### MATERIAL FOR THIS EXERCISE
◇ ◇ ◇
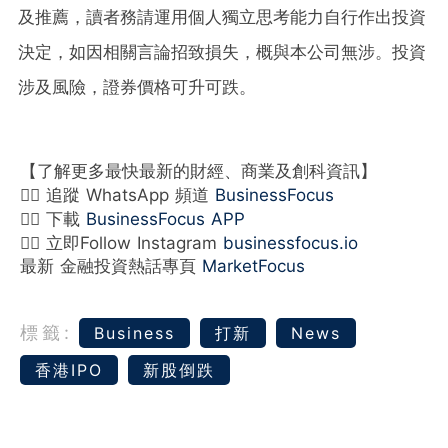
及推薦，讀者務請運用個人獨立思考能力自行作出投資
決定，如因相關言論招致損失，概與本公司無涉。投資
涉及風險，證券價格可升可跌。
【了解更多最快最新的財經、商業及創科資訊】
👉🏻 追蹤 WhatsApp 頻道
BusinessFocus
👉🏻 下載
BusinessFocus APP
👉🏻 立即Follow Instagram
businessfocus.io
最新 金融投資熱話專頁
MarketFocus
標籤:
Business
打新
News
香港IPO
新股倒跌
◇ ◇ ◇
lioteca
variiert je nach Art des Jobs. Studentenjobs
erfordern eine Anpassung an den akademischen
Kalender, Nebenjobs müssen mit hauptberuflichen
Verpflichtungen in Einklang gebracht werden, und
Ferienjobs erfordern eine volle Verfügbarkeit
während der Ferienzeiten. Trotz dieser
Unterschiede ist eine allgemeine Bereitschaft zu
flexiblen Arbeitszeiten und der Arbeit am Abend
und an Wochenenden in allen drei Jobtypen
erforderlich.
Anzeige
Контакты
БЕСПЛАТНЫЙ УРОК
◇ ◇ ◇
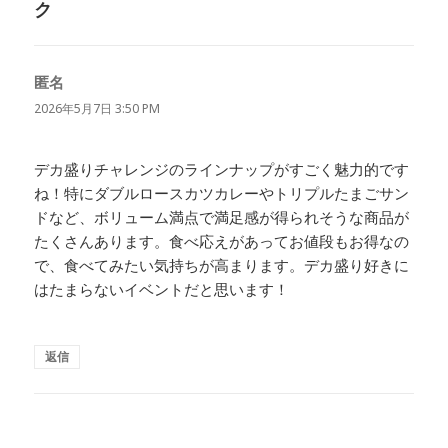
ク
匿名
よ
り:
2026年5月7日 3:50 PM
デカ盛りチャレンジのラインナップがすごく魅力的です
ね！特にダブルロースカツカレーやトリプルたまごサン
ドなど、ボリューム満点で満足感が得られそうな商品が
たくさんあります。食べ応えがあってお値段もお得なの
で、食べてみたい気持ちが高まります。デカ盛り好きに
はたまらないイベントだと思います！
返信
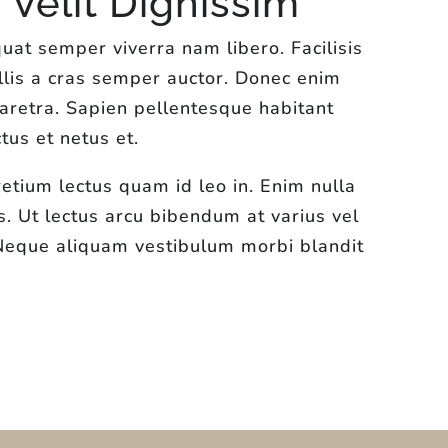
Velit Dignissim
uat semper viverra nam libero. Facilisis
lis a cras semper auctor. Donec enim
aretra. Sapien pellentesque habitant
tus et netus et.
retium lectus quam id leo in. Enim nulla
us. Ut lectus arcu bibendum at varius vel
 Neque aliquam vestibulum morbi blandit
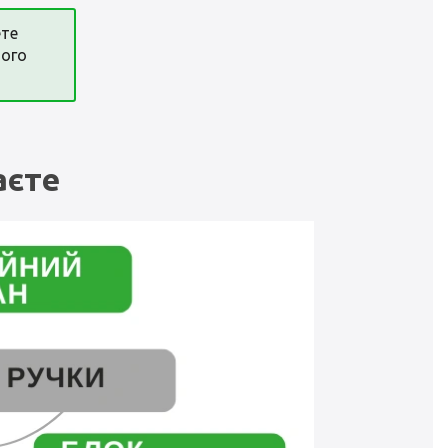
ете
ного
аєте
◇ ◇ ◇
### WRITTEN TASK
For the entries shown above, tally every line containing the word "lectus". Report the tally and nothing else.

### TASK ANSWER
2